Parallelization Tests

Bezier Surfaces

Results over 20 runs with:

npts = 50
mpts = 50
udpts = 2500
wdpts = 2500

1 proc	min	avg	max
serial	`3.817236`	`4.302450`	`4.587352`
parallel 1	`3.803109`	`4.229924`	`4.662597`
parallel 2	`3.813949`	`4.231862`	`4.651251`
parallel 3	`3.813311`	`4.274616`	`4.871468`

10 proc	min	avg	max
serial	`3.839719`	`4.609300`	`6.655391`
parallel 1	`3.826293`	`4.541800`	`5.381051`
parallel 2	`3.843635`	`4.517371`	`5.319194`
parallel 3	`3.834900`	`4.452138`	`5.040315`

the test made are:

serial: no parallelization esplicitly made.
parallel 1: with @sync and @async and matrices defined inside @sync block.
parallel 2: with @sync and @async and matrices defined before @sync block.

Result over 50 runs with:

npts = 50
mpts = 50
udpts = 2500
wdpts = 2500

1 proc	average
serial	`4.44101856`
parallel 1	`4.45837448`
parallel 2	`4.47456267`
parallel 3	`4.43402378`
–––––––	–––––––

10 proc	average
serial	`4.61977279`
parallel 1	`4.60410667`
parallel 2	`4.55359172`
parallel 3	`4.51270721`

The Code

The initialisation of the calculus:

begin
    npts = 50
    mpts = 50
    udpts = 2500
    wdpts = 2500
    bplus = zeros(3, npts * mpts)

    for i = 1 : npts
        ki = i/2
        for j = 1 : mpts
            kj = j /2
            r = sqrt((ki)^2+(kj)^2)
            if (r == 0)
                r = 0.000001
            end
            ij = (i-1)*npts + j
            bplus[1,ij] = i
            bplus[2,ij] = j# + i/10
            bplus[3,ij] = i+j
        end
    end
end

and the execution:

begin
	minor = 10.0
	medium = 0.0 
	major = 0.0
	for i = 1 : 20
	    x = @elapsed bezsurf(npts, mpts, bplus, 1000, 1000)
	    if (x < minor)
	        minor = x
	    end
	    if (x > major)
	        major = x
	    end
	    medium += x
	end
	medium /= 20
	println("minimum = $(minor)")
	println("average = $(medium)")
	println("maximum = $(major)")
end

Conclusions

New tests have been made on small and medium data sets.

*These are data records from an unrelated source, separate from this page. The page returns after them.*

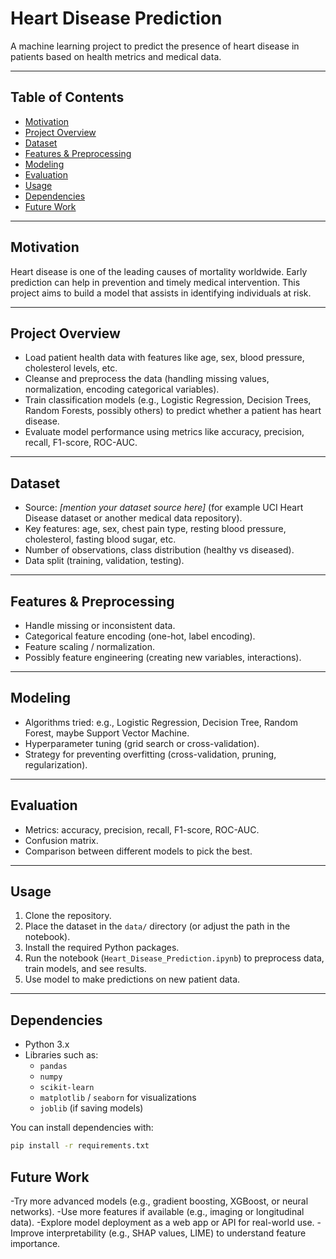 # Heart Disease Prediction

A machine learning project to predict the presence of heart disease in patients based on health metrics and medical data.

---

## Table of Contents

- [Motivation](#motivation)  
- [Project Overview](#project-overview)  
- [Dataset](#dataset)  
- [Features & Preprocessing](#features--preprocessing)  
- [Modeling](#modeling)  
- [Evaluation](#evaluation)  
- [Usage](#usage)  
- [Dependencies](#dependencies)  
- [Future Work](#future-work)  

---

## Motivation

Heart disease is one of the leading causes of mortality worldwide. Early prediction can help in prevention and timely medical intervention. This project aims to build a model that assists in identifying individuals at risk.

---

## Project Overview

- Load patient health data with features like age, sex, blood pressure, cholesterol levels, etc.  
- Cleanse and preprocess the data (handling missing values, normalization, encoding categorical variables).  
- Train classification models (e.g., Logistic Regression, Decision Trees, Random Forests, possibly others) to predict whether a patient has heart disease.  
- Evaluate model performance using metrics like accuracy, precision, recall, F1-score, ROC-AUC.

---

## Dataset

- Source: *[mention your dataset source here]* (for example UCI Heart Disease dataset or another medical data repository).  
- Key features: age, sex, chest pain type, resting blood pressure, cholesterol, fasting blood sugar, etc.  
- Number of observations, class distribution (healthy vs diseased).  
- Data split (training, validation, testing).

---

## Features & Preprocessing

- Handle missing or inconsistent data.  
- Categorical feature encoding (one-hot, label encoding).  
- Feature scaling / normalization.  
- Possibly feature engineering (creating new variables, interactions).  

---

## Modeling

- Algorithms tried: e.g., Logistic Regression, Decision Tree, Random Forest, maybe Support Vector Machine.  
- Hyperparameter tuning (grid search or cross-validation).  
- Strategy for preventing overfitting (cross-validation, pruning, regularization).  

---

## Evaluation

- Metrics: accuracy, precision, recall, F1-score, ROC-AUC.  
- Confusion matrix.  
- Comparison between different models to pick the best.  

---

## Usage

1. Clone the repository.  
2. Place the dataset in the `data/` directory (or adjust the path in the notebook).  
3. Install the required Python packages.  
4. Run the notebook (`Heart_Disease_Prediction.ipynb`) to preprocess data, train models, and see results.  
5. Use model to make predictions on new patient data.

---

## Dependencies

- Python 3.x  
- Libraries such as:  
  - `pandas`  
  - `numpy`  
  - `scikit-learn`  
  - `matplotlib` / `seaborn` for visualizations  
  - `joblib` (if saving models)  

You can install dependencies with:

```bash
pip install -r requirements.txt
```
## Future Work

-Try more advanced models (e.g., gradient boosting, XGBoost, or neural networks).
-Use more features if available (e.g., imaging or longitudinal data).
-Explore model deployment as a web app or API for real-world use.
-Improve interpretability (e.g., SHAP values, LIME) to understand feature importance.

All of them have enhanced the same results: over "not so big" data sets no particular changes have been discovered.

At this state of art Julia parallelism seems to be the best choice as manage memory allocation of Activation Registers in the most efficient way. Usually Julia's default parallelization seems to be a little slowler. However this virtual time cost is totally overcome by the smaller amount of memory leack that, in user parallelizations, come at the cost of a high number of Garbage Collector calls.

More test should be made in order to have a precise results sets but it seems useless at the current state of art to waste time over its analysis.